Monday, March 19, 2007

War

Today is the fourth anniversary of the start of the war and I went to a candlelight vigil (arriving late) in my neighborhood. I didn't have time to go home and get my peace flag from out of the window, and to put on my Out of Iraq button, which I wear on my hat. It was another day of early spring so I didn't wear the hat. I also didn't bring a candle, but figured someone would have an extra one, and I was right. My father used to keep yarmulkes and a small prayer book in his glove compartment, so he'd be equipped if he needed to go to a funeral. I now have the candle in mine. I should keep an extra peace flag at the ready. I had on my Cancer Sucks button but I didn't want to dilute the message so I put it in my pocket. The event was local but two TV stations were there. As I said, I got there late. There were about 100 people on a triangular piece of land that had an American Legion commemorative stone on it. I don't know if that's why the corner was chosen. Once I saw a man get out of his car in broad daylight on this corner and catch pigeons in a bag. Tonight it became clear that people were reading the names of the dead from our state, alphabetically by city. Unfortunately there wasn't a mike so it was very hard to hear. Also some of the big signs were facing toward the center of the group, with people standing between the signs and the street, so that people driving by could see only a crowd and not anti-war signs. Nit, nit, nit. I am so critical. I won't complain about the wind, which kept attempting to douse out our candles. It was a respectful event. I saw about four or five cops on the perimeter, and they were laughing and lounging. I saw them in riot gear a year or so ago, at an afternoon weekend protest in a small city park, where there were about 200 people, standing and lying on the grass.

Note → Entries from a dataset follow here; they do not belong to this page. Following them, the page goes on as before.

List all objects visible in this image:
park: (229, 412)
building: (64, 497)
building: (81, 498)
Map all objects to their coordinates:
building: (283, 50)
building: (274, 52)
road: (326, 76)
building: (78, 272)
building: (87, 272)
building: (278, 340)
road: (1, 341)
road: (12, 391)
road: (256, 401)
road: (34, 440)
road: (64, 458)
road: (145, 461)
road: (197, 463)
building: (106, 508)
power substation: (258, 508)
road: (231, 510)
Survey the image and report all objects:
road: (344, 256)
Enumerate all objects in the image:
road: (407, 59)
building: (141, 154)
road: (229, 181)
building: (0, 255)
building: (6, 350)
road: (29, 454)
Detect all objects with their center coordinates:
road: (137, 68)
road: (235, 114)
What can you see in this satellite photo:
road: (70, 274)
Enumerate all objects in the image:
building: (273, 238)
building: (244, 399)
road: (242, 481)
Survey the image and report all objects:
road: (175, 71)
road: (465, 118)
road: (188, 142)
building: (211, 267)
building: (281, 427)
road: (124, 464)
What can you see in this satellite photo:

I went to this event because I can't go to the big rally downtown tomorrow night. I could go but I made a plan to meet a friend that afternoon and for dinner. I haven't seen her for about a year, and in that year her husband died of a brain tumor. He started chemo, then stopped when it became futile. Same with radiation. That was this summer. We will see an exhibit of Palestinian clothing at a museum on the south side, then we'll have dinner.

I went to the event because I have been against the war since it started. I started to tell myself, Oh, Cancer Bitch, you've got your own problems, you're feeling run down and you might be getting L's cold, you don't have to go. But I decided I should. You can argue that vigils and rallies don't matter, but they *are* reported, and are a public manifestation of opinion. And I was keeping the number of participants steady; I replaced the person who was leaving and who gave me his candle. At the rally I was looking for women from Code Pink. I would tell them, O I haven't done anything lately because I have breast cancer, and then they would fall all over me and say, O that's so great that you're here, etc. etc. But they weren't there. They'll probably be at the one downtown tomorrow.

I thought I could have brought a yahrzeit candle. This was a funereal gesture for all the soldiers who died. Did their families realize we were standing around for their sons and daughters? Would it matter? Support the troops, send them home, said the signs. A very gentle message. Not aggressive. And the war goes on, and meanwhile the prosthetics industry is booming in research and development because of this war.

Yesterday and today I spent too much time on the web looking at chemo-head headgear. I don't like most turbans and scarves out there in cyberspace and catalogues and I would want to try them on anyway before buying them. I did send off for temporary tattoos for the scalp. The medium is henna, and the design is a swirling leaf pattern. I also sent off for eyebrown stencils. A girl has to plan. My friend S has agreed to apply the henna. She has an MFA in art so she should be able to combine a peace sign with the leaves.